The U.S. military sent about 3,000 troops to West Africa to build centers such as this one in recent months. They were intended as a crucial safeguard against an epidemic that flared in unpredictable, deadly waves. But as the outbreak fades in Liberia, it has become clear that the disease had already drastically subsided before the first American centers were completed. Several of the U.S.-built units haven’t seen a single patient infected with Ebola.

It now appears that the alarming epidemiological predictions that in large part prompted the U.S. aid effort here were far too bleak. Although future flare-ups of the disease are possible, the near-empty Ebola centers tell the story of an aggressive American military and civilian response that occurred too late to help the bulk of the more than 8,300 Liberians who became infected. Last week, even as international aid organizations built yet more Ebola centers, there was an average of less than one new case reported in Liberia per day.

“If they had been built when we needed them, it wouldn’t have been too much,” said Moses Massaquoi, the Liberian government’s chairman for Ebola case management. “But they were too late.”

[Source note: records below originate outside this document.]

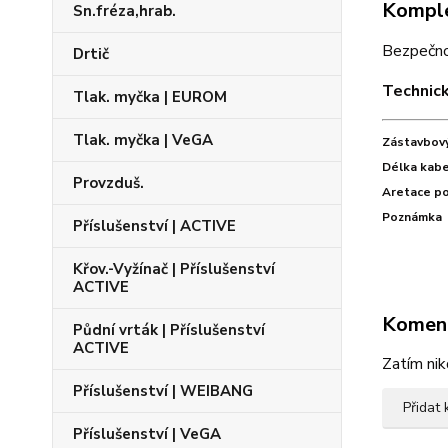
Komple
Sn.fréza,hrab.
Bezpečnos
Drtič
Technic
Tlak. myčka | EUROM
Tlak. myčka | VeGA
Zástavbov
Délka kabe
Provzduš.
Aretace p
Poznámka
Příslušenství | ACTIVE
Křov.-Vyžínač | Příslušenství
ACTIVE
Komen
Půdní vrták | Příslušenství
ACTIVE
Zatím nik
Příslušenství | WEIBANG
Přidat
Příslušenství | VeGA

It was impossible to predict the decline in the Ebola caseload last September, when the U.S. Centers for Disease Control and Prevention suggested a worst-case scenario of 1.4 million victims in Liberia and Sierra Leone. At that point, the American military’s logistical and engineering prowess appeared to be urgently needed — even if critics said the assistance was slow to arrive.

“With that kind of dire prediction from the CDC, and not having seen anything like this before, we had to try everything at our disposal,” said Douglas Mercado, the top USAID official in Liberia.

U.S. officials reject the suggestion that resources were misallocated.

“A lot of people are evaluating the strategy based on what we know today, not what we knew at the time,” said Maj. Gen. Gary Volesky, the top U.S. military officer in Liberia.

Before the center opened in Tubmanburg on Nov. 18, there were about 200 suspected or confirmed Ebola victims in the town, many of whom died while awaiting treatment. Since the U.S. facility opened, 46 suspected or confirmed cases have been admitted.

In Monrovia, 45 miles away and the heart of the outbreak, the scenes of suffering Ebola patients shocked the world. At the height of the epidemic, the afflicted writhed in the streets. There was a shortage of bed space at treatment centers for months. The international community, led by the United States, responded with a massive construction and assistance campaign — including American engineers, Cuban doctors, African Union health workers and many others — that turned out to be far in excess of what was necessary.

There are now seven Ebola treatment centers in greater Monrovia. Most of them were completed after the epidemic began to abate. Surplus tents now store excess supplies: mattresses, food and medicine for patients who never arrived. There are so few patients and so many available beds that a USAID-funded Ebola center, opened in October, will soon close its doors. Three other centers will be shuttered at least temporarily.